**Exercise tasks**
- a) List the four qualities the writer of the passage says they want their boys to have.
- b) Answer from the passage:
(i) What song does the writer sing to the children every night?
(ii) Whose birthday is it in the entry dated Thursday, December 02, 2004?
(iii) What drinks are named as being served with the meat and potatoes meals?
- c) Reproduce the stretch of the passage from "The whole concept" through "and the future." without any changes.

**Passage shown**
>> BEGIN

The whole concept of limiting sugar and being vegetarian is foreign...like from a distant galaxy, to them. These are the quintiscential meat & potatoes folk: hashbrowns, bacon, sausage for breakfast, hamburgers and fries for lunch and pork ribs with whipped potatoes for dinner, all served with sweet tea or a big glass of Pepsi. I try to make smarter choices for all the boys. They need this for the now and the future.

I have so much to beat myself up for as a parent--I yell too much, I threaten too much, I let my kids watch way too much television. And the thing I hate most of all is that I use spankings to discipline. As a parent, all the things I would measure myself on, I am a failure...and everyday I wake up and promise myself to do better. And I continue to fail.

But, I love my children and I make sure that they know, above all, that I love them, unconditionally. Every night I sing them to sleep to "You Are My Sunshine" as I rub their hair. Parenting is far harder than I ever expected it to be, and I just want them to be happy, smart, loving, respectful boys. I think I'm at least accomlishing a little of that.

Thursday, December 02, 2004

Today is mom's birthday. We're going to their club for dinner tonight, and then afterward, Chris should be home. I bought her a cute little gift, not that I remember what it is, but I remember thinking, "Oh she'll like this." It's pitiful that I did this about 4 hours ago, and the memory of it is lost in the ether.

>> END

**Entries**
>> BEGIN

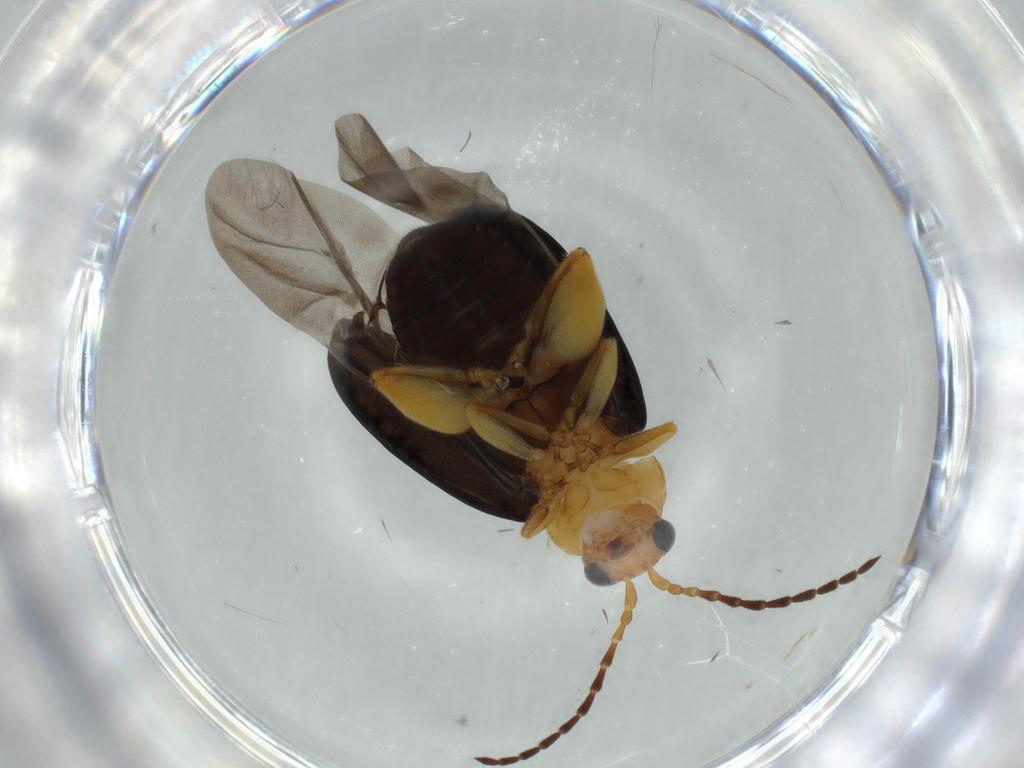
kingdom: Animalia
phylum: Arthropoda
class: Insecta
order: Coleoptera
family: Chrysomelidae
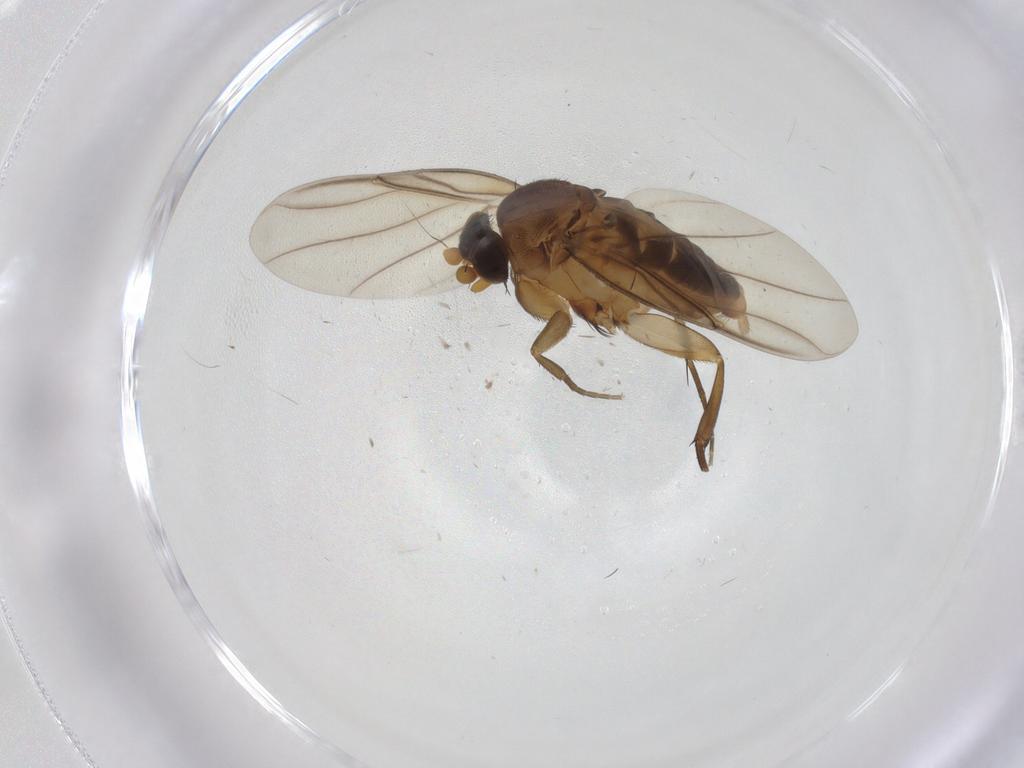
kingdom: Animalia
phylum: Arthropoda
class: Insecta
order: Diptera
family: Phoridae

>> END
>> BEGIN

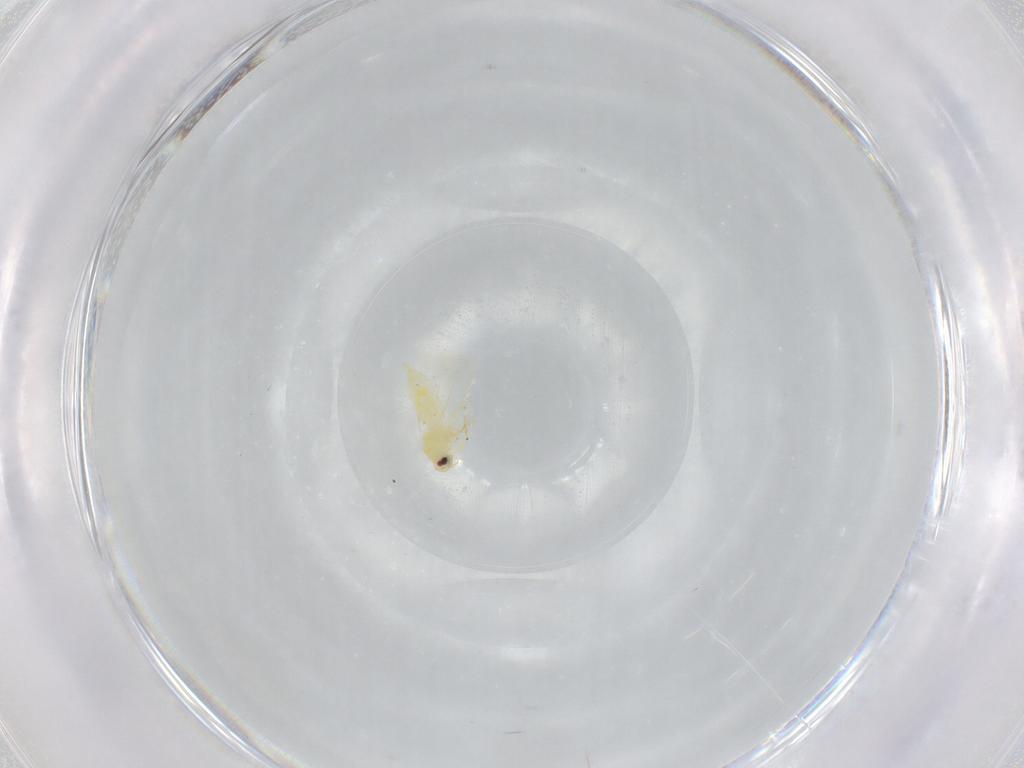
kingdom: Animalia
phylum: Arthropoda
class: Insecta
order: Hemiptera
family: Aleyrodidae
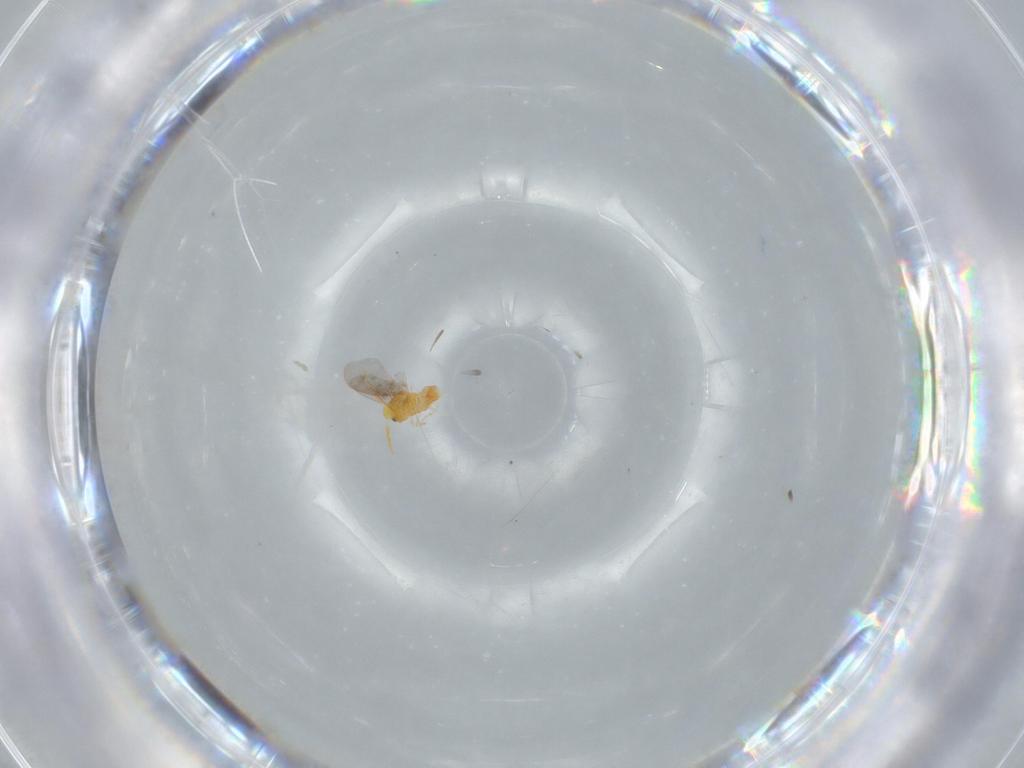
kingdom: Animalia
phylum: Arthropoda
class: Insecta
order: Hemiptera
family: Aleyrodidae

>> END

**Per-task answers**
- a) happy, smart, loving, respectful

- b)
(i) "You Are My Sunshine"
(ii) The writer's mom's
(iii) Sweet tea or a big glass of Pepsi

- c)
The whole concept of limiting sugar and being vegetarian is foreign...like from a distant galaxy, to them. These are the quintiscential meat & potatoes folk: hashbrowns, bacon, sausage for breakfast, hamburgers and fries for lunch and pork ribs with whipped potatoes for dinner, all served with sweet tea or a big glass of Pepsi. I try to make smarter choices for all the boys. They need this for the now and the future.